A bill would prohibit people from drinking at midnight on their 21st birthdays.

The traditional power hour most new 21-year-olds celebrate could soon come to an end.

A new bill introduced in the House last week would prohibit 21-year-olds from drinking at midnight on their birthdays. Individuals would have to wait until 8 a.m. instead.

The chief author of the bill, Rep. Morrie Lanning, R-Moorhead, said the purpose is to prevent deaths because of excessive drinking of alcohol by young adults.

The bill states a person is not 21 years of age until 8 a.m. the next morning and that consuming, possessing, selling and serving alcoholic beverages would be restricted.

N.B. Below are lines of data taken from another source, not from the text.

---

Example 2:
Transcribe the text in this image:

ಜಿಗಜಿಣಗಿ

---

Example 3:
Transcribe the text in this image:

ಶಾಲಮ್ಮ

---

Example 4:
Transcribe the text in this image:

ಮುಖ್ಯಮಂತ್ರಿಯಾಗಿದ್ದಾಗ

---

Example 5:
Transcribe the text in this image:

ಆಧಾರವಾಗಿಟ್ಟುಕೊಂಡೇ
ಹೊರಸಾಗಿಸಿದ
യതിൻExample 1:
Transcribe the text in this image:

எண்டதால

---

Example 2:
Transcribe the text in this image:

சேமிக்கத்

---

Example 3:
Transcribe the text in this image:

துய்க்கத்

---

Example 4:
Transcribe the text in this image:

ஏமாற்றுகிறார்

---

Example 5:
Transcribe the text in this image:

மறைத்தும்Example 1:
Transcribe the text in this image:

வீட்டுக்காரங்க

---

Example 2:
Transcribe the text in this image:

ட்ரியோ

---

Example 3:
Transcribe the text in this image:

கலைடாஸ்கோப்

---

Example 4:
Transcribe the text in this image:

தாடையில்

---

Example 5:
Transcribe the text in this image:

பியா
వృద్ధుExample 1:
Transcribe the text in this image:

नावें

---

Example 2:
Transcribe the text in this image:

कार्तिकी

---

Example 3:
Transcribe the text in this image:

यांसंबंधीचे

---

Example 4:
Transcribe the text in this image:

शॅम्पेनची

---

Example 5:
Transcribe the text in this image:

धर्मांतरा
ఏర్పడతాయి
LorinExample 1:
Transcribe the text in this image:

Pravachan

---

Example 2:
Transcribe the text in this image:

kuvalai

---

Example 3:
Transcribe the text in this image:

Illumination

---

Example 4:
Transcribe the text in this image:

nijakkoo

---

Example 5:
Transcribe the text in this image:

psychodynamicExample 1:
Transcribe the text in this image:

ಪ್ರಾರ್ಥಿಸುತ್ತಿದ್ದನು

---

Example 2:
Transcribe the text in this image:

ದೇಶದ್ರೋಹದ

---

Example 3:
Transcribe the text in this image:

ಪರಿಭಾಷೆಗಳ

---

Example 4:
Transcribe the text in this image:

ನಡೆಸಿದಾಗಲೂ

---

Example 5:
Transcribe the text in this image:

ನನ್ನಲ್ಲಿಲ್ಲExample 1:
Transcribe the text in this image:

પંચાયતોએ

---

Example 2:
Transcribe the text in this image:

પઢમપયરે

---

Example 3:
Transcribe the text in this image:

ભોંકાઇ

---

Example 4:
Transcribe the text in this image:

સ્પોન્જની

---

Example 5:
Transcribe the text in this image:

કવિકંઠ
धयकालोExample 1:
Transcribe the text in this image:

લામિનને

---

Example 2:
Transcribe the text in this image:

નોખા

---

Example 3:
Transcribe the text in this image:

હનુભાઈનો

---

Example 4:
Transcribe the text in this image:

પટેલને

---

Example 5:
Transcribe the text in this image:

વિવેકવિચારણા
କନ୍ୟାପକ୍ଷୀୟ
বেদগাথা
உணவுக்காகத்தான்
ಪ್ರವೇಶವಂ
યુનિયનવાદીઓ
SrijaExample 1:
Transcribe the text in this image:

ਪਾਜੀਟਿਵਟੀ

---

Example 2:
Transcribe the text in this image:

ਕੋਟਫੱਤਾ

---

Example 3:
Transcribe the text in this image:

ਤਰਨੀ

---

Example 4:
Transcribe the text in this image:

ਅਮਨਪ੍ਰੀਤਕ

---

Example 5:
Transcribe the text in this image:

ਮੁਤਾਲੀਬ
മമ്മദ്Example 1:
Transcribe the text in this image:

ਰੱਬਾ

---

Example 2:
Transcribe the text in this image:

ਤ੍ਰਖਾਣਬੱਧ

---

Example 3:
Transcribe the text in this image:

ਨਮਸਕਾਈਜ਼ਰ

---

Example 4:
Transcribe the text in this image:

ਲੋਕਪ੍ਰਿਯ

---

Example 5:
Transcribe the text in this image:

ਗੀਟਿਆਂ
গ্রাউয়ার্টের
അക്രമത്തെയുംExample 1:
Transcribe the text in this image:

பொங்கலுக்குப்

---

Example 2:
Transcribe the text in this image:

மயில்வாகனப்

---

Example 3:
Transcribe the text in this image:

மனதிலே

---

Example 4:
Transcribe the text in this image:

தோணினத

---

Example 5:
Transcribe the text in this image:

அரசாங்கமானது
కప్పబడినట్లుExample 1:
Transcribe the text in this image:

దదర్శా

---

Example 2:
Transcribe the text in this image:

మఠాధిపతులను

In his hometown of Moorhead, Minn., a community with four higher education institutions, Lanning said, two incidents have happened because of “power-hour celebrations.”

One male student died, and another nearly died because of power hours, he said.

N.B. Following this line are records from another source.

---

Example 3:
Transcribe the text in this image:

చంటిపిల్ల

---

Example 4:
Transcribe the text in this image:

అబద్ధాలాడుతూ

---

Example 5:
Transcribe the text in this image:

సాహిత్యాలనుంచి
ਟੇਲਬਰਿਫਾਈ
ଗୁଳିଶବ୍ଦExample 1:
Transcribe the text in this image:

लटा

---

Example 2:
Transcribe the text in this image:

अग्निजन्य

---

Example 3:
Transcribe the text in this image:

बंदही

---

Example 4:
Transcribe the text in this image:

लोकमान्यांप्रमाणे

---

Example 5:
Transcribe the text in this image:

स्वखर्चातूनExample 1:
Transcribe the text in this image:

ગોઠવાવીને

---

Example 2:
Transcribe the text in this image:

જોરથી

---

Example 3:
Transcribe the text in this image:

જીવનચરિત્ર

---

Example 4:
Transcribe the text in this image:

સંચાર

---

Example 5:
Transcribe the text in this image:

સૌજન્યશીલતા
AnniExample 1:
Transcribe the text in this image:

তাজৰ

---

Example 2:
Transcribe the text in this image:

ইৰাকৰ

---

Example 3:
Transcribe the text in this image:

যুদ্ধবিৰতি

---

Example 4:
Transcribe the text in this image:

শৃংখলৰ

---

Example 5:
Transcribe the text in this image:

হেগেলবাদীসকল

Lanning described a power hour as an hour or two after a person turns 21 and drinks a lot of alcohol. Most young adults associate power hour with indulging in as many drinks as possible, and for some, that can mean drinking 21 alcoholic beverages as soon as they become of age, he said.

“It isn’t going to prevent (power hour) from happening, but if this legislation keeps one person from losing his or her life, then it’s worth it,” Lanning said.

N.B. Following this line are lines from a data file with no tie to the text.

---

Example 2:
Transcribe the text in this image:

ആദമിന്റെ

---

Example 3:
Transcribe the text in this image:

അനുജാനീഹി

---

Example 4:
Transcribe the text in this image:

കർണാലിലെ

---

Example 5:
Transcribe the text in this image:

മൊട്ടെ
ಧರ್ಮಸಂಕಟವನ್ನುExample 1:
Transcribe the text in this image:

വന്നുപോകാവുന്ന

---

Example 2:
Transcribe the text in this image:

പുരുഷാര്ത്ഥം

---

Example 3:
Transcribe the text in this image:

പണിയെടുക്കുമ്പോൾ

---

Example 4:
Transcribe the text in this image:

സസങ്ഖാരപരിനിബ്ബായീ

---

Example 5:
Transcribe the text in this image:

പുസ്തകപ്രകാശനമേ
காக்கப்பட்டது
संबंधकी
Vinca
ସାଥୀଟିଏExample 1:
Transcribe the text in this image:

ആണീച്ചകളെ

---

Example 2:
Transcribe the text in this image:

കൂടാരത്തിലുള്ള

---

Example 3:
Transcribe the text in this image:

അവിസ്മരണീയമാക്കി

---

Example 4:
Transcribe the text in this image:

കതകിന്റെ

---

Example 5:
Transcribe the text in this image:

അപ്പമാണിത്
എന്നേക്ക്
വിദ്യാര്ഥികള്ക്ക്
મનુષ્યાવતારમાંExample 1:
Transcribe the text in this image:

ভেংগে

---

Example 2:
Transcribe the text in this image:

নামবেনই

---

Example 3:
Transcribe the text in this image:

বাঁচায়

The House Regulated Industries Committee will review the bill in two weeks, Lanning said.

The bill has also been introduced in the Senate and is waiting for a hearing, said Sen. Rod Skoe, DFL-Clearbrook, a sponsor of the bill.

“When young people are dying from alcohol consumption, it’s a concern,” Skoe said.

If such a bill is passed, Lanning said, a law could take effect as early as this summer.

However, some students and local bar owners said they disagree with the bill because it would not accomplish much.

“It’s kind of a waste of effort,” said Jon Landers, general manager of Stub & Herbs.

“I don’t think it would make a difference to enforce it.”

Landers, who has worked at Stub & Herbs for more than seven years, said young adults are pretty responsible when it comes to drinking alcohol.

“We have a 21st birthday every night, and there are very few problems,” he said.

But microbiology junior Nick Milanowski said he knows firsthand of the negative effects of the power hour.

“A lot of people I know ended up puking when they did their power hour, and then their actual birthday was ruined,” he said.

Milanowski said he likes that the bill would ban the consumption of massive amounts of alcohol in a short period of time.

“It’s a lot safer for everyone involved,” he said.

But Milanowski, who is turning 21 next week, said he still doesn’t support the idea of not being able to exercise one’s rights as a 21-year-old.

“You’re 21 when you turn 21 Ö I know I am going out on my 21st birthday,” he said.

North Dakota is currently working to pass a similar bill in their Legislature, Lanning said.

Minnesota decided to follow North Dakota’s lead because the two states border each other and can set forth the same law, Lanning said.

Regardless of what the bill might try to enforce, University sophomore Nora Bacher said, students would not support it.

“People are going to drink excessively even if they have to wait another day,” she said.